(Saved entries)

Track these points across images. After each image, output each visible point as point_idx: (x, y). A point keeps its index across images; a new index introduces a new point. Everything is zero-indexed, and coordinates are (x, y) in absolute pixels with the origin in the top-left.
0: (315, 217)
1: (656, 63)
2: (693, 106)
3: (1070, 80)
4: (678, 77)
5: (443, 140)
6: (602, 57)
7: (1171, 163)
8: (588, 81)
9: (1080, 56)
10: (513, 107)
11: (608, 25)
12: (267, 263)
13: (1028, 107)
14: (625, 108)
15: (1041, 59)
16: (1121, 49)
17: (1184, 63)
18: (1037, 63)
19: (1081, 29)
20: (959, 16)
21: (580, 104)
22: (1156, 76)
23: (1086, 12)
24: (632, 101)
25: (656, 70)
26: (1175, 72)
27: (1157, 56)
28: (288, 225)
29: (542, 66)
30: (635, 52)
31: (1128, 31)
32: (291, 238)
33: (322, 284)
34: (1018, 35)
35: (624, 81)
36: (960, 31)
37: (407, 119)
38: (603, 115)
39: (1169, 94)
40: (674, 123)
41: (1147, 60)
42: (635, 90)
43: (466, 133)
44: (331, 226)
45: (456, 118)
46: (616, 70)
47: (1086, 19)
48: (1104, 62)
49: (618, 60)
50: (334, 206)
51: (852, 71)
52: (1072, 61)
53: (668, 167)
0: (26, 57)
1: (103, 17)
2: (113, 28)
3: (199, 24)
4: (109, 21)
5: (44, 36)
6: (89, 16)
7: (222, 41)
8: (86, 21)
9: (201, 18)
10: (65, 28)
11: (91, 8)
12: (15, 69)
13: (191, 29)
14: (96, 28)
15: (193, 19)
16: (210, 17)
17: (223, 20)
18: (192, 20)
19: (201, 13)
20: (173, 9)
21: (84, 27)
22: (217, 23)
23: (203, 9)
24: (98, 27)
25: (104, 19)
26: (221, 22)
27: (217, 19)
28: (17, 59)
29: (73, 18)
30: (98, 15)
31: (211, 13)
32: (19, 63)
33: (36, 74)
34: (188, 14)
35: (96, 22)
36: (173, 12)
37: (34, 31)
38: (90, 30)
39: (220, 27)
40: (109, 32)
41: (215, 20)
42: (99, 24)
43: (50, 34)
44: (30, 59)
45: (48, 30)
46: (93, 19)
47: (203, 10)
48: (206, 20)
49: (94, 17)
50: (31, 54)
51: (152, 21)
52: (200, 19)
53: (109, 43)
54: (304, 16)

ABOUT THIS EXERCISE → Put every line of the records above into a numbered list, leaving out any blank lines.

RESPONSE TO THE EXERCISE →
1. Track these points across images. After each image, output each visible point as point_idx: (x, y). A point keeps its index across images; a new index introduces a new point. Everything is zero-indexed, and coordinates are (x, y) in absolute pixels with the origin in the top-left.
2. 0: (315, 217)
3. 1: (656, 63)
4. 2: (693, 106)
5. 3: (1070, 80)
6. 4: (678, 77)
7. 5: (443, 140)
8. 6: (602, 57)
9. 7: (1171, 163)
10. 8: (588, 81)
11. 9: (1080, 56)
12. 10: (513, 107)
13. 11: (608, 25)
14. 12: (267, 263)
15. 13: (1028, 107)
16. 14: (625, 108)
17. 15: (1041, 59)
18. 16: (1121, 49)
19. 17: (1184, 63)
20. 18: (1037, 63)
21. 19: (1081, 29)
22. 20: (959, 16)
23. 21: (580, 104)
24. 22: (1156, 76)
25. 23: (1086, 12)
26. 24: (632, 101)
27. 25: (656, 70)
28. 26: (1175, 72)
29. 27: (1157, 56)
30. 28: (288, 225)
31. 29: (542, 66)
32. 30: (635, 52)
33. 31: (1128, 31)
34. 32: (291, 238)
35. 33: (322, 284)
36. 34: (1018, 35)
37. 35: (624, 81)
38. 36: (960, 31)
39. 37: (407, 119)
40. 38: (603, 115)
41. 39: (1169, 94)
42. 40: (674, 123)
43. 41: (1147, 60)
44. 42: (635, 90)
45. 43: (466, 133)
46. 44: (331, 226)
47. 45: (456, 118)
48. 46: (616, 70)
49. 47: (1086, 19)
50. 48: (1104, 62)
51. 49: (618, 60)
52. 50: (334, 206)
53. 51: (852, 71)
54. 52: (1072, 61)
55. 53: (668, 167)
56. 0: (26, 57)
57. 1: (103, 17)
58. 2: (113, 28)
59. 3: (199, 24)
60. 4: (109, 21)
61. 5: (44, 36)
62. 6: (89, 16)
63. 7: (222, 41)
64. 8: (86, 21)
65. 9: (201, 18)
66. 10: (65, 28)
67. 11: (91, 8)
68. 12: (15, 69)
69. 13: (191, 29)
70. 14: (96, 28)
71. 15: (193, 19)
72. 16: (210, 17)
73. 17: (223, 20)
74. 18: (192, 20)
75. 19: (201, 13)
76. 20: (173, 9)
77. 21: (84, 27)
78. 22: (217, 23)
79. 23: (203, 9)
80. 24: (98, 27)
81. 25: (104, 19)
82. 26: (221, 22)
83. 27: (217, 19)
84. 28: (17, 59)
85. 29: (73, 18)
86. 30: (98, 15)
87. 31: (211, 13)
88. 32: (19, 63)
89. 33: (36, 74)
90. 34: (188, 14)
91. 35: (96, 22)
92. 36: (173, 12)
93. 37: (34, 31)
94. 38: (90, 30)
95. 39: (220, 27)
96. 40: (109, 32)
97. 41: (215, 20)
98. 42: (99, 24)
99. 43: (50, 34)
100. 44: (30, 59)
101. 45: (48, 30)
102. 46: (93, 19)
103. 47: (203, 10)
104. 48: (206, 20)
105. 49: (94, 17)
106. 50: (31, 54)
107. 51: (152, 21)
108. 52: (200, 19)
109. 53: (109, 43)
110. 54: (304, 16)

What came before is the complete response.